• Text for analysis:
--
Simvastatin Treatment Preserves Synaptic Plasticity in AβPPswe/PS1dE9 Mice

Epidemiological evidence suggests that chronic treatment with simvastatin may protect against the development of Alzheimer's disease (AD), but as yet it is unclear how this effect is mediated. Extensive data also indicates that the amyloid beta-protein (A beta) plays a central role in the disease process, and it has been suggested that the protective effects of simvastatin may be mediated by reducing A beta production or by counteracting the toxic effects of A beta. Accordingly, using the A beta PPswe/PS1dE9 mouse model of AD, we investigated the effects of simvastatin on long-term potentiation (LTP), amyloid biology, and two key kinases involved in A beta-mediated toxicity. Since burgeoning data indicate that both fibrillar and non-fibrillar forms of A beta play a prominent role in AD pathogenesis, we were careful to investigate the effects of simvastatin on three biochemically distinct pools of A beta. In untreated A beta PPswe/PS1dE9 mice, there was a dramatic and significant increase in the levels of water-soluble A beta between 6 and 8 months, but this remained constant between 8 and 18 months. In contrast, the concentrations of detergent-soluble and formic acid (FA)-soluble A beta species increased across all ages examined, thus demonstrating that while amyloid deposition continued, the levels of water-soluble A beta remained relatively constant. LTP was normal at 6 months, but was significantly impaired at 8 and 18 months. Importantly, a diet supplemented with 0.04% simvastatin for one month (at 7 months) positively affected synaptic plasticity in A beta PPswe/PS1dE9 mice and did not significantly alter levels of water-soluble, detergent-soluble, or FA-soluble A beta, but did increase phosphorylation of both Akt and GSK-3, while tau and tau phosphorylation were unaltered. These results indicate that the protective effects of simvastatin may be mediated by maintaining signaling pathways that help to protect and rescue LTP.
--
• Dataset extract:
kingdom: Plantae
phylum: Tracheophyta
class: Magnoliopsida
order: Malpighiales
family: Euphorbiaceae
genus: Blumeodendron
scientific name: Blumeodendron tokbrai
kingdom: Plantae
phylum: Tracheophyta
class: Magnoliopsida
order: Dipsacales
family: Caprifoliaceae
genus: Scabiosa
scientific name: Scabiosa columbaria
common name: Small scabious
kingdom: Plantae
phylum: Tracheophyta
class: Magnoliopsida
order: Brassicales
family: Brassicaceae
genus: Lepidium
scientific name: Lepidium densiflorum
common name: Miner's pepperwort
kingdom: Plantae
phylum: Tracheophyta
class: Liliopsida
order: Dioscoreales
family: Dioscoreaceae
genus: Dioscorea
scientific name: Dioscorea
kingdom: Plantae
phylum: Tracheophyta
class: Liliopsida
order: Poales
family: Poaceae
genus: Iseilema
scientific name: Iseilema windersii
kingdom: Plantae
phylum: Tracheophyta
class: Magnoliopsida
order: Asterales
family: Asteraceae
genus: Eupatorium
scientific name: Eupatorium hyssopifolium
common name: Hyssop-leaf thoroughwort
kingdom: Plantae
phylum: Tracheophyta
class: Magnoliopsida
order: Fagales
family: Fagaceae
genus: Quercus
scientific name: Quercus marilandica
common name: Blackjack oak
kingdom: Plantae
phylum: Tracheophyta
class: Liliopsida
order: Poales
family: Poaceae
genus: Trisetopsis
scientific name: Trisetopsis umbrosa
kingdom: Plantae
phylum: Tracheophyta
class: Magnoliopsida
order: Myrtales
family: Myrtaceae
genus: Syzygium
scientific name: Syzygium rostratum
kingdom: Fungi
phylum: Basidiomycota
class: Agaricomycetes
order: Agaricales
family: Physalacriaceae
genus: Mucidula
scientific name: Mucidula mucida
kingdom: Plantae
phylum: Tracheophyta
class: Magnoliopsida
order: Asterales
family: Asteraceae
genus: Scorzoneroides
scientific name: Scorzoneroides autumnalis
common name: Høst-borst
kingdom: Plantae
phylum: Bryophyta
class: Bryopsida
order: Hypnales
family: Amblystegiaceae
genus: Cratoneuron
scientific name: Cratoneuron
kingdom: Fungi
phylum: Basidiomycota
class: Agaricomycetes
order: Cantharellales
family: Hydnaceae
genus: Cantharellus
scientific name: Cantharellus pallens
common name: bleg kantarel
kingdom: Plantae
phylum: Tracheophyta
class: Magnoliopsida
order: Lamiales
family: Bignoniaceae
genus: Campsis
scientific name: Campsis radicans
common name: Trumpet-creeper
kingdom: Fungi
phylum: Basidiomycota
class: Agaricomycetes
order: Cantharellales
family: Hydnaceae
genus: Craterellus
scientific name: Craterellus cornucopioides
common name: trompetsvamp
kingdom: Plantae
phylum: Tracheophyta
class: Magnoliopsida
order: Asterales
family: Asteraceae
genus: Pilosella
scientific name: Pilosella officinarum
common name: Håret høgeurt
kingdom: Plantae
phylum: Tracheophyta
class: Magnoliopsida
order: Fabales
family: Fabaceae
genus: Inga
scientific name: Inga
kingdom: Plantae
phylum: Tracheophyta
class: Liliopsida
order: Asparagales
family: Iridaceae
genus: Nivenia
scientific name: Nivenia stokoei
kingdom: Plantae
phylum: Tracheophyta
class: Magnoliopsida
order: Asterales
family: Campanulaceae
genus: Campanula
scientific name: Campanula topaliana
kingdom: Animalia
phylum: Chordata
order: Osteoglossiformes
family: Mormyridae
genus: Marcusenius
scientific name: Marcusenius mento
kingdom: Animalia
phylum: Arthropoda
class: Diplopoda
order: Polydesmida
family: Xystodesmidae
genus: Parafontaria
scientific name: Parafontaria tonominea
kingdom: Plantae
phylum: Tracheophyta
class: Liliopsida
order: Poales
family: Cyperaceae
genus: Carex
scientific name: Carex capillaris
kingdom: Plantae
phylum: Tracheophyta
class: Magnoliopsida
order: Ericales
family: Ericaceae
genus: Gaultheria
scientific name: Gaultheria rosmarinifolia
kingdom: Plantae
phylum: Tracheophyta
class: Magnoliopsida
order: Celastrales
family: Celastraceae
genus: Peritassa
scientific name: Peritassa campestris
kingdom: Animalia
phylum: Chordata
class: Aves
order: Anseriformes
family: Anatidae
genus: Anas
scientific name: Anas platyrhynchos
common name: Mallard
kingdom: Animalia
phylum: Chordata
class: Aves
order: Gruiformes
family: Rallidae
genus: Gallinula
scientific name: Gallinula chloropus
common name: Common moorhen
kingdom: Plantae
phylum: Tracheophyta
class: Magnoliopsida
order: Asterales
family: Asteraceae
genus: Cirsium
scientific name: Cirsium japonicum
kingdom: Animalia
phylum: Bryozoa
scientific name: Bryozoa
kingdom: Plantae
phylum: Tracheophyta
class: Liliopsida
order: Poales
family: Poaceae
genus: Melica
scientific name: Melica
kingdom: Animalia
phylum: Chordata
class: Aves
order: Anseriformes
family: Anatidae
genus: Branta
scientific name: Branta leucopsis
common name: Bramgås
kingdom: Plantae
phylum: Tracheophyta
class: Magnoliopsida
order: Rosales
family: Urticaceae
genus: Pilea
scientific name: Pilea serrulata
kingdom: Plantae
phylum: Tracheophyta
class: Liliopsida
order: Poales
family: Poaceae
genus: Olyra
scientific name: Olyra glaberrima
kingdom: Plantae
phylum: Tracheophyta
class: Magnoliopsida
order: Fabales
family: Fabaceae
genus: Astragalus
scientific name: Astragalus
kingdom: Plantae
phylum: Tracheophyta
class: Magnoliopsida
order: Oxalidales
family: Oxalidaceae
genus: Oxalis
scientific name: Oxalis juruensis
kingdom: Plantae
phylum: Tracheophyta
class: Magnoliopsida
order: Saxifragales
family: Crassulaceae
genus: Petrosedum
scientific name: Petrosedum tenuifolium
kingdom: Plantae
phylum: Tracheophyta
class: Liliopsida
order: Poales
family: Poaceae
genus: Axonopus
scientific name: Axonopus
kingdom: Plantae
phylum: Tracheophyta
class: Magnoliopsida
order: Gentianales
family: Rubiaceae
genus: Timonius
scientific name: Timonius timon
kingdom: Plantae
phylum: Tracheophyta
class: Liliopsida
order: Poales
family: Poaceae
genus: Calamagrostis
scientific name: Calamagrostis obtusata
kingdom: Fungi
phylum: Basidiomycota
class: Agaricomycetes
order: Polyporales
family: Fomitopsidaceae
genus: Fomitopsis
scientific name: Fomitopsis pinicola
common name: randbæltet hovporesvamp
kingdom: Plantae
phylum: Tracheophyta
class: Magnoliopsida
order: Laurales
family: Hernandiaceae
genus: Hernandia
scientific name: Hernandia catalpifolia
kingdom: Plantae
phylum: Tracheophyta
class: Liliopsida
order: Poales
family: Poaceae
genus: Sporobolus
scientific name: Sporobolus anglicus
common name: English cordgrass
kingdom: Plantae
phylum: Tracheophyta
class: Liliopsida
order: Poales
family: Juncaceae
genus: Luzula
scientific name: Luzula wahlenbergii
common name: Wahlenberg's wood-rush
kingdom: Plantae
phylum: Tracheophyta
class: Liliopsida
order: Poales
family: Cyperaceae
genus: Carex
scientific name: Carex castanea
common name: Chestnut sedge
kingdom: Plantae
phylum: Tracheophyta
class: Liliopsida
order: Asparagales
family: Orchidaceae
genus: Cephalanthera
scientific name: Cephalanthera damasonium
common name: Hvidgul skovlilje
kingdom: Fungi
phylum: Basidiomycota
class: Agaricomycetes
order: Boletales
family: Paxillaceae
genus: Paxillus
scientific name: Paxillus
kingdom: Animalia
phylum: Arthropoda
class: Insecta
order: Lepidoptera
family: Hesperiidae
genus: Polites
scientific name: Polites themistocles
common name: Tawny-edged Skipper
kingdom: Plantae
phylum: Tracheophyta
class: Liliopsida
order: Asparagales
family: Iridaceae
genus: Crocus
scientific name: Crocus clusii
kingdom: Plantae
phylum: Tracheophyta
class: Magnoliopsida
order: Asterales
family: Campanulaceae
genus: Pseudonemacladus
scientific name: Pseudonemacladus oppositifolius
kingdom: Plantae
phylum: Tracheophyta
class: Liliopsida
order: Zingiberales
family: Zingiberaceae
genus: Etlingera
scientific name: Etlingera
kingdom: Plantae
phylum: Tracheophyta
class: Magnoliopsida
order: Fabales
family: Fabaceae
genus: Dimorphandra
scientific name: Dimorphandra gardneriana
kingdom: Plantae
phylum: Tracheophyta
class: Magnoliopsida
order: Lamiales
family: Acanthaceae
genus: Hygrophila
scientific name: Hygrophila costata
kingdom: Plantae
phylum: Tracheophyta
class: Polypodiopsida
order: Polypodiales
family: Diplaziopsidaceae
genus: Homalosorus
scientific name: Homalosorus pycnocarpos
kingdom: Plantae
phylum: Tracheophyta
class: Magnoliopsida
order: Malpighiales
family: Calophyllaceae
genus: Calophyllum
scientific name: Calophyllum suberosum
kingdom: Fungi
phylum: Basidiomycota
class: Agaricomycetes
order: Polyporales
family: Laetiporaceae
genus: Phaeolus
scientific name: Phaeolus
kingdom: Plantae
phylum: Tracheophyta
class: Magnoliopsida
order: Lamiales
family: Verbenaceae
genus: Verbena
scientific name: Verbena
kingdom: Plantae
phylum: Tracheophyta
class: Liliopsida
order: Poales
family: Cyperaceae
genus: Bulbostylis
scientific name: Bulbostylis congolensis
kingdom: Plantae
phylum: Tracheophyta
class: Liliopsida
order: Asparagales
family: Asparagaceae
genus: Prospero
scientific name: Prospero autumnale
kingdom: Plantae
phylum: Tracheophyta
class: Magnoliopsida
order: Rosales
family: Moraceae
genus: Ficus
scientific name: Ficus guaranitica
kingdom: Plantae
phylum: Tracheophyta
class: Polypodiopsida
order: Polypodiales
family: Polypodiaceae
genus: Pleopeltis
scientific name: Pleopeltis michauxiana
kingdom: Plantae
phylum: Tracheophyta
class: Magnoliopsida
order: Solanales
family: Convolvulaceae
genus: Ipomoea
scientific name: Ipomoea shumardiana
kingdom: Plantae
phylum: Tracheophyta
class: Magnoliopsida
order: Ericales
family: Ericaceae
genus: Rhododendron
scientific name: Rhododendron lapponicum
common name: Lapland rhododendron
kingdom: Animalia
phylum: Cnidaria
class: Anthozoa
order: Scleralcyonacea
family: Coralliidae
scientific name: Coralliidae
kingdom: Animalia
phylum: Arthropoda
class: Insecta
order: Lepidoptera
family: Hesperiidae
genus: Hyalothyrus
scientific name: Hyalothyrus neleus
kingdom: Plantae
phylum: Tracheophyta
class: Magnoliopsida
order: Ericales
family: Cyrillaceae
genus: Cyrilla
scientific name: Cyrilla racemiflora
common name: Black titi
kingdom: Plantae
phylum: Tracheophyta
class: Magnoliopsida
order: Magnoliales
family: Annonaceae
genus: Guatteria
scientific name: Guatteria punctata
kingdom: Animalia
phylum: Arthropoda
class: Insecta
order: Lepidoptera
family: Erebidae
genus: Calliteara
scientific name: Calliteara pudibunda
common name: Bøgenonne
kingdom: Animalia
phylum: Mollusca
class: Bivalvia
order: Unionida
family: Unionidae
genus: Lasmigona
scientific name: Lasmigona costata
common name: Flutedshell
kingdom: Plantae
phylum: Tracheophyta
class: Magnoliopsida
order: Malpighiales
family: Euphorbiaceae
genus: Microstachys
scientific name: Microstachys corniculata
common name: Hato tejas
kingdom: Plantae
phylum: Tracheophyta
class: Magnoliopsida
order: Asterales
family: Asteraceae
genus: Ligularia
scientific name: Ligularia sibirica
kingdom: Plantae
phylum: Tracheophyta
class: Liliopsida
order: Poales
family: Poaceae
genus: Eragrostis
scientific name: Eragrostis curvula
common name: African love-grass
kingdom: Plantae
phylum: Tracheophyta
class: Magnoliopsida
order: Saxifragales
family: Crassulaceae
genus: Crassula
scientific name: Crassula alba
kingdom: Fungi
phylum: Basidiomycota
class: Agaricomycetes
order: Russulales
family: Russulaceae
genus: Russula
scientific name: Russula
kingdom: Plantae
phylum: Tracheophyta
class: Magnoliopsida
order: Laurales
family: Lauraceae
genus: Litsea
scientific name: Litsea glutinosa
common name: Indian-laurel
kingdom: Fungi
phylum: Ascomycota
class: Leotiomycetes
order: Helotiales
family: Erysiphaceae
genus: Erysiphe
--
Translate this sentence from the simvastatin text into Spanish: "LTP was normal at 6 months, but was significantly impaired at 8 and 18 months."

La LTP era normal a los 6 meses, pero estaba significativamente alterada a los 8 y 18 meses.